Un programme d'accords entre l'administration et les agriculteurs pour promouvoir le brûlage dirigé pourrait être un moyen d'empêcher les incendies de forêt dans la plupart des régions. D'autre part, l'augmentation des patrouilles mobiles dans les zones à risque représente un moyen efficace de réduire le nombre actuel des incendies d'origine criminelle.

Outre ces mesures, un programme permanent d'éducation pour éviter une mauvaise utilisation du feu dans les espaces naturels est en cours. Cette activité se décompose en campagnes ciblées pour chacun des groupes à risque: agriculteurs, bergers, promeneurs, chasseurs et enfants.

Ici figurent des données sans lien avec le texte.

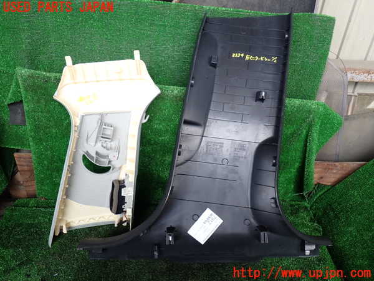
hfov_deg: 60.0
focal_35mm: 30
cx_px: 187
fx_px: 324
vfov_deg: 46.8
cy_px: 140
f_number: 2.3
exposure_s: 1/100
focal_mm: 5.4
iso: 100
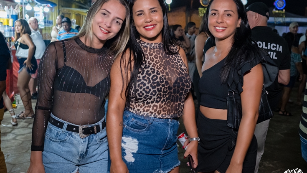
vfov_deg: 31.2
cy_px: 79
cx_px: 154
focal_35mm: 38
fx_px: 309
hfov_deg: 52.8
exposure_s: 1/400
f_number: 2.8
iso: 2500
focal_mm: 24
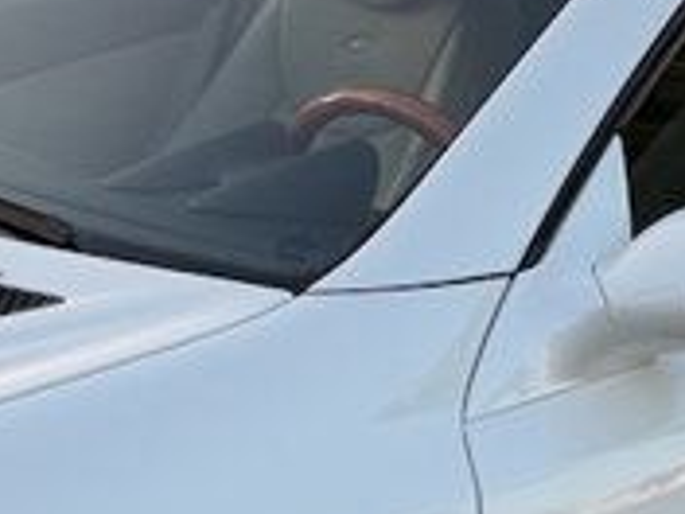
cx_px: -140
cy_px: 685
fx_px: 2770
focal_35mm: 140
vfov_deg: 10.4
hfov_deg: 13.7
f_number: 1.78
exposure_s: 1/607
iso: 80
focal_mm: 6.76
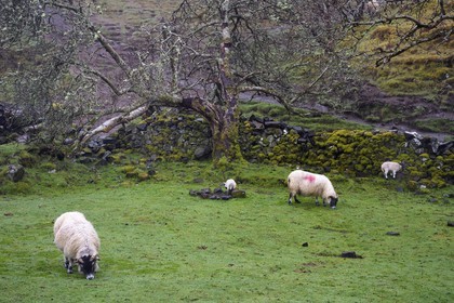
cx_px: 227
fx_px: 820
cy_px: 152
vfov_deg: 20.9
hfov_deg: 31.0
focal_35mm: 65
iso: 400
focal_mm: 65
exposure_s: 1/125
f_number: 6.3
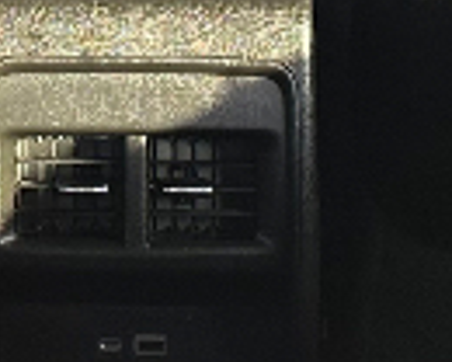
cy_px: -407
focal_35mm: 184
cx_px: 66
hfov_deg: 10.4
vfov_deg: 8.0
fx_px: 2461
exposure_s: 1/121
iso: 125
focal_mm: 6.86
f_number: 1.78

D'autres mesures politiques doivent être réexaminées pour éviter les effets connexes indésirables, tels que ceux dus aux subventions de l'Union européenne en faveur du bétail sous pâturage extensif et de l'abandon des terres. Le risque incendie doit être pris en considération dans la définition de ces mesures.

L'EXTINCTION DES INCENDIES: LES LOURDES CONSÉQUENCES DU TRANSFERT DE RESPONSABILITÉ DES SERVICES FORESTIERS À DES SERVICES STRUCTURELS DE LUTTE CONTRE LES INCENDIES

Au cours de la dernière décennie, les pays méditerranéens de l'Union européenne ont effectué des investissements très élevés dans la mécanisation (avions, camions citernes). Dans la plupart des cas, ceci n'a pas été intégré dans une politique forestière générale assurant aussi les investissements nécessaires dans les domaines de la sylviculture et de la sensibilisation du public. Ainsi, l'absence de mesures de prévention a souvent rendu inefficaces les efforts d'extinction des incendies lorsque les conditions environnementales étaient extrêmement rudes.

Il s'ensuit un cercle vicieux - prévention inefficace des incendies, coûts d'extinction élevés, augmentation du nombre des incendies - aux conséquences catastrophiques.

La situation peut même empirer lorsque certaines administrations tentent de résoudre le problème en transférant toutes les responsabilités de l'extinction aux services structurels de lutte anti-incendie.

Ces services travaillent habituellement avec un équipement mécanique et n'ont généralement aucune expérience de l'utilisation des techniques spécifiques de lutte contre les incendies de forêt (personnel, outils, systèmes d'attaque etc.).

La mise en application de cette politique a débouché sur plusieurs grands incendies (Marseille, France 1997; Catalogne, Espagne 1998; Athènes, Grèce 1998, etc.).

En revanche, il existe plusieurs exemples d'expériences positives en d'autres lieux (par exemple dans d'autres régions d'Espagne) où une coopération étroite entre tous les services se traduit par l'utilisation adéquate des ressources et une bonne performance du système dans son ensemble.

La mise en œuvre d'une politique intégrée de protection est une nécessité absolue; tous les moyens doivent être répartis de manière équilibrée entre la prévention et l'extinction des incendies, sous l'égide d'une politique forestière englobant l'ensemble des problèmes.